Liz and I went back to Guayaquil and packed our bags for a final three-month stay in the Galapagos before heading off to Belize. I then signed a 50/50 deal with Snell. To get the project started, we each put up some money; he supplied the land, and I supplied the expertise. In 1982, I built four, one-acre pilot ponds to test local conditions, the first semi-intensive ponds in Belize. Liz and I spent a year there, lived the first five months in a tent with no running water, no electricity, no refrigeration, right in the middle of the boondocks, no neighbors, no nothing, except lots of bugs! We never saw Snell.
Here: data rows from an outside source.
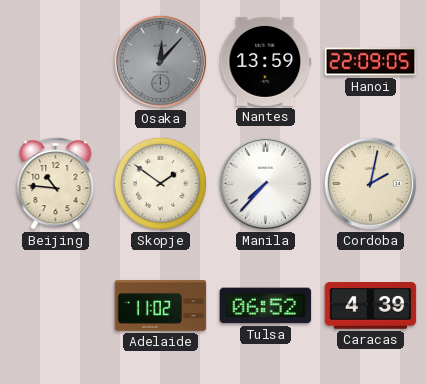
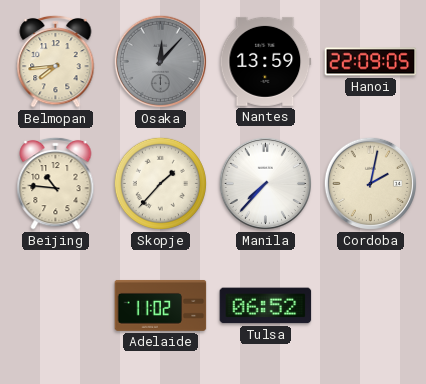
Belmopan: none -> 7:44
Skopje: 1:51 -> 1:37
Caracas: 4:39 -> none
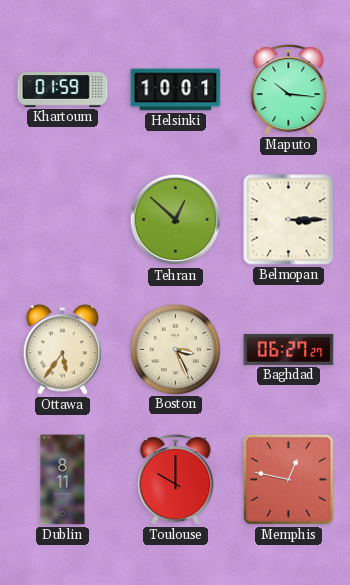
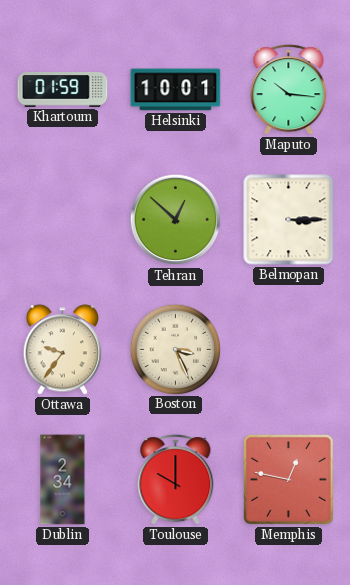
Ottawa: 5:36 -> 9:36
Baghdad: 06:27 -> none
Dublin: 8:11 -> 2:34
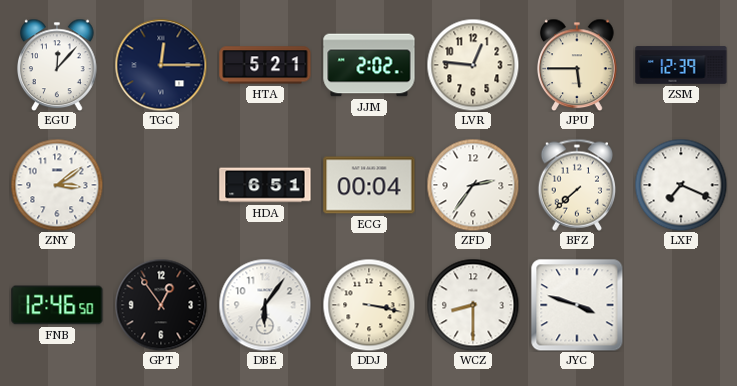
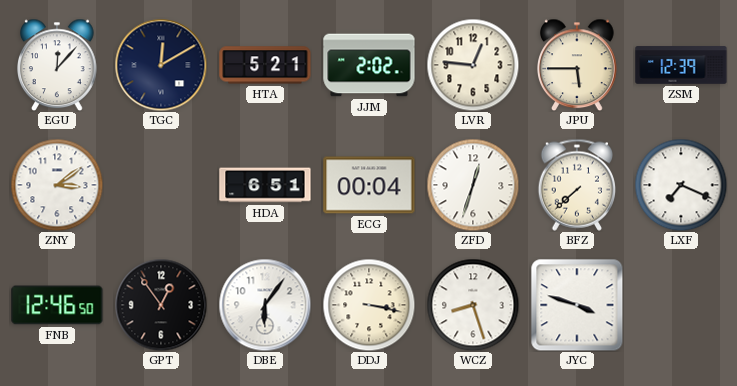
TGC: 12:15 -> 12:10
ZFD: 2:36 -> 12:33
WCZ: 8:30 -> 8:27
I got postlarvae from Aquaspecies in Ecuador, stocked the ponds, grew them out, and proved that it could be done. The plan for the next phase of development was a 100-acre project.
Then Snell showed up with his own plan. Instead of using the growth rates and production figures for vannamei in Belize,he plugged in figures for monodon production in Taiwan. I told him that he didn’t have to fiddle with the numbers to make it work, but he insisted that the project be presented to investors with his numbers. We parted ways. He went on to develop a 300 to 400-acre project with $10,000 to $20,000 investments from people in Michigan. You can talk to people around here today that were burned by Snell. He dumped millions and millions into the project and lost every penny because he just would not listen to anybody.
In 1983, after splitting with Snell, I got involved with Barry Bowen, currently president of Belize Aquaculture, one of the most advanced, environmentally-friendly, shrimp farms in the world. In fact, in 1997, I designed and built that farm, too! But that’s another story.